● What the exercise asks
Check every line below for the word "toggle" and copy each one that has it.

● Saved entries
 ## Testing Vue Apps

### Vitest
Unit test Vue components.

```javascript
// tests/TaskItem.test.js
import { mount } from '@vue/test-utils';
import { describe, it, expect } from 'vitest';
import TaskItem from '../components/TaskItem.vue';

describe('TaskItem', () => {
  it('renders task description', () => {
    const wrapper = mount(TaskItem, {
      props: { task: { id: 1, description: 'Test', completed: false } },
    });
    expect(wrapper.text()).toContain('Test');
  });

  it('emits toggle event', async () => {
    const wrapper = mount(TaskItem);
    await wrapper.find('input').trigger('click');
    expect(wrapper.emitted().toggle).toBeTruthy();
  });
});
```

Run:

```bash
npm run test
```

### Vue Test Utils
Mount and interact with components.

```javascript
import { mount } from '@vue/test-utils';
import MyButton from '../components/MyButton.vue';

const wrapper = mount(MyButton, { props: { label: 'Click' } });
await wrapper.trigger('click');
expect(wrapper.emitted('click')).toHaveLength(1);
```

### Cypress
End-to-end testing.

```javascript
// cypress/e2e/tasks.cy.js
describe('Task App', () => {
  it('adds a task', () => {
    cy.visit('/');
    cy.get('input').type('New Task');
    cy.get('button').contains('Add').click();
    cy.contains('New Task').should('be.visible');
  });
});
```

● Result of the exercise
  it('emits toggle event', async () => {
    expect(wrapper.emitted().toggle).toBeTruthy();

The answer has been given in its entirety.